INSTRUCTION: Below are the records; copy each line in them that holds the word "Pratite".

Items from a data source:
= = = =

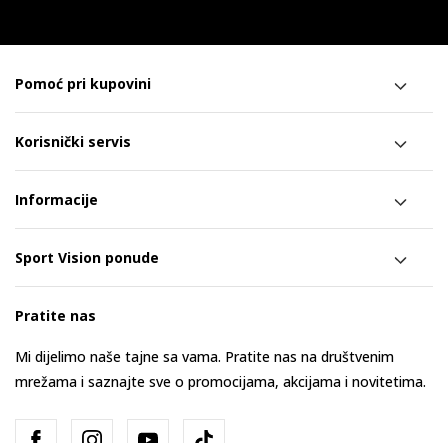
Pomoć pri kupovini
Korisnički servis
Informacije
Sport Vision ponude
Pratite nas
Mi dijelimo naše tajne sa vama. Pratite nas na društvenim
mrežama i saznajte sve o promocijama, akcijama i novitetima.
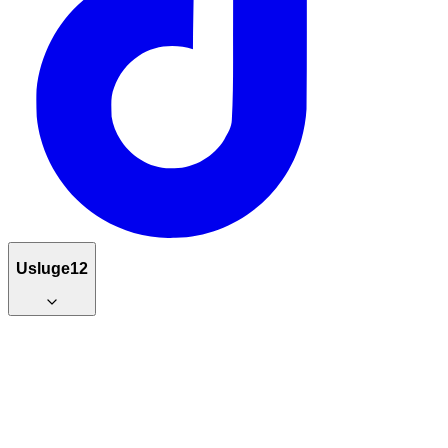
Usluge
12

= = = =

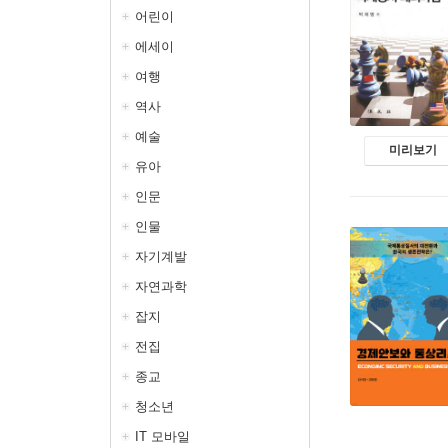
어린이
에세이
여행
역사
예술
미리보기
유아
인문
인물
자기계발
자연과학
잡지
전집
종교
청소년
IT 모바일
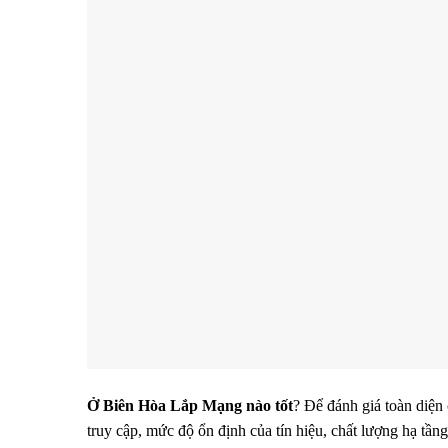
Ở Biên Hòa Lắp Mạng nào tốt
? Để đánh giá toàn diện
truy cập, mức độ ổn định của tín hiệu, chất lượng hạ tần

= = = =

ANSWER TO THE EXERCISE:
Pratite nas
Mi dijelimo naše tajne sa vama. Pratite nas na društvenim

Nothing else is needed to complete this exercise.